## Job item A
Rewrite the rows below, changing "Commercial" to "Business" and keeping everything else the same. Omit the pictures from your answer.

## Text block
·····
# Databricks Concurrency Benchmark

This notebook demonstrates a comprehensive concurrency benchmarking workflow using Databricks SQL and Delta tables. The benchmark involves loading large datasets from external storage, transforming data using VARIANT columns, and creating structured Delta tables for performance testing.

## Overview
- **Dataset**: Line items data (~60M records)
- **Storage**: Azure Data Lake Storage Gen2
- **Format**: Parquet to Delta transformation
- **Focus**: Concurrency and performance benchmarking

## 1. Setup Environment and Configuration

First, we'll import the necessary libraries and configure our environment for connecting to Databricks.

## 2. Explore External Storage Locations

Let's start by examining the external storage locations and exploring the source data structure.

In [None]:
%sql
-- Show available external locations
SHOW EXTERNAL LOCATIONS;

In [None]:
%sql
-- List files in the source location to understand data structure
LIST 'abfss://demo@dbxdl.dfs.core.windows.net/lineitems/' WITH (CREDENTIAL `dbxdl-storage-account-creds`);

## 3. Create and Configure Catalog Structure

Now we'll set up the catalog and schema structure for our benchmark test.

In [None]:
%sql
-- Show existing catalogs
SHOW CATALOGS;

In [None]:
%sql
-- Create the catalog for concurrency testing
DROP CATALOG IF EXISTS 04_CONCURRENCY CASCADE;
CREATE CATALOG IF NOT EXISTS 04_CONCURRENCY;

In [None]:
%sql
-- Set the catalog and schema context
USE CATALOG 04_CONCURRENCY;
USE SCHEMA default;

### Optional: Custom Schema Location
If you need the schema in a different location than the default catalog location, you can uncomment and run the following command:

In [None]:
%sql
-- Uncomment if you need a custom schema location
-- CREATE SCHEMA IF NOT EXISTS BRONZE MANAGED LOCATION "abfss://delta@dbxdl.dfs.core.windows.net/default/";

## 4. Examine Source Parquet Files

Let's read a few sample records from the source Parquet files to understand the data structure.

In [None]:
%sql
-- Reading few records from the source Parquet files
SELECT * FROM PARQUET.`abfss://warehouse@dbxdl.dfs.core.windows.net/lineitems/*` LIMIT 5;

## 5. Create Raw Delta Table with VARIANT Column

We'll create a raw table using the VARIANT data type to store the semi-structured data from Parquet files.

In [None]:
%sql
-- Creating RAW_LINEITEMS_WAREHOUSE table to land the data
CREATE OR REPLACE TABLE 04_CONCURRENCY.default.RAW_LINEITEMS_WAREHOUSE (
  V VARIANT
) USING DELTA;

In [None]:
%sql
-- Verify the table is empty initially
SELECT * FROM 04_CONCURRENCY.default.RAW_LINEITEMS_WAREHOUSE LIMIT 10;

## 6. Load Data Using COPY INTO

⚠️ **Important Performance Note**: 
- COPY INTO must list the source path every run to decide what's new
- Listing millions of files on ADLS Gen2 becomes slow and expensive (many list calls)
·····
## Supplied material

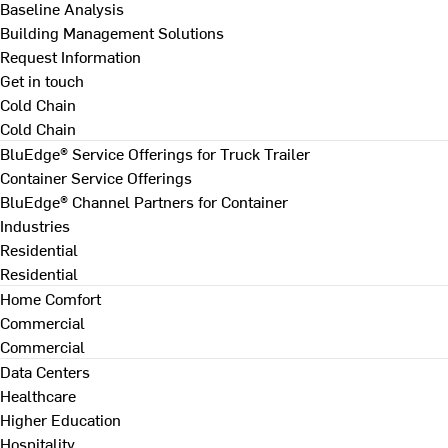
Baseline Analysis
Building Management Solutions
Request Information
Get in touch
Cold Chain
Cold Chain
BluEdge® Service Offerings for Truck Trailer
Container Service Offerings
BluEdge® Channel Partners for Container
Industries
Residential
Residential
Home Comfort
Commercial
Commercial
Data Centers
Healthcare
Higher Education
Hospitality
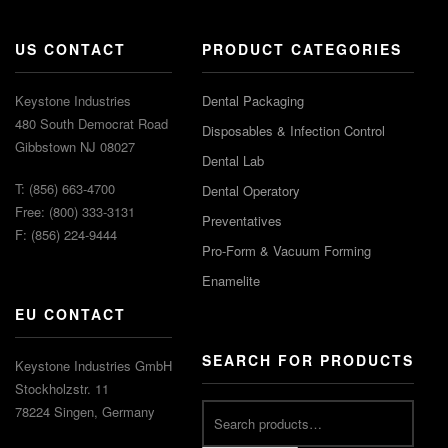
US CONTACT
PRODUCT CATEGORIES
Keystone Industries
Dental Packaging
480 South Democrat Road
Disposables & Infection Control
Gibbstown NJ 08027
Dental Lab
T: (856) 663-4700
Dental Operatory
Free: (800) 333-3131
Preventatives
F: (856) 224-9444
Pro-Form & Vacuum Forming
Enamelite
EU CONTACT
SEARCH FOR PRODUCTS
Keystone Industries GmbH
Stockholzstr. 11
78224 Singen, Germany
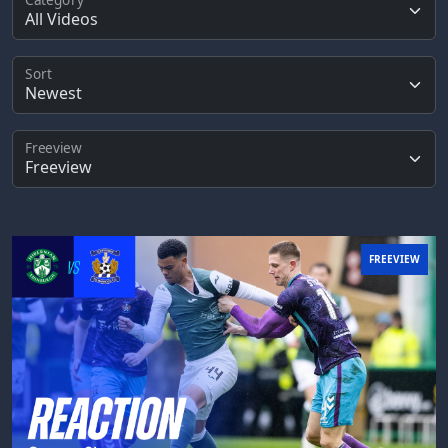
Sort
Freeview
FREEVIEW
·····
## Job item B
How many records does the line items dataset hold, according to the concurrency benchmark notebook?

## Exercise solution A
Baseline Analysis
Building Management Solutions
Request Information
Get in touch
Cold Chain
Cold Chain
BluEdge® Service Offerings for Truck Trailer
Container Service Offerings
BluEdge® Channel Partners for Container
Industries
Residential
Residential
Home Comfort
Business
Business
Data Centers
Healthcare
Higher Education
Hospitality
US CONTACT
PRODUCT CATEGORIES
Keystone Industries
Dental Packaging
480 South Democrat Road
Disposables & Infection Control
Gibbstown NJ 08027
Dental Lab
T: (856) 663-4700
Dental Operatory
Free: (800) 333-3131
Preventatives
F: (856) 224-9444
Pro-Form & Vacuum Forming
Enamelite
EU CONTACT
SEARCH FOR PRODUCTS
Keystone Industries GmbH
Stockholzstr. 11
78224 Singen, Germany
Sort
Freeview
FREEVIEW

## Exercise solution B
About 60 million records.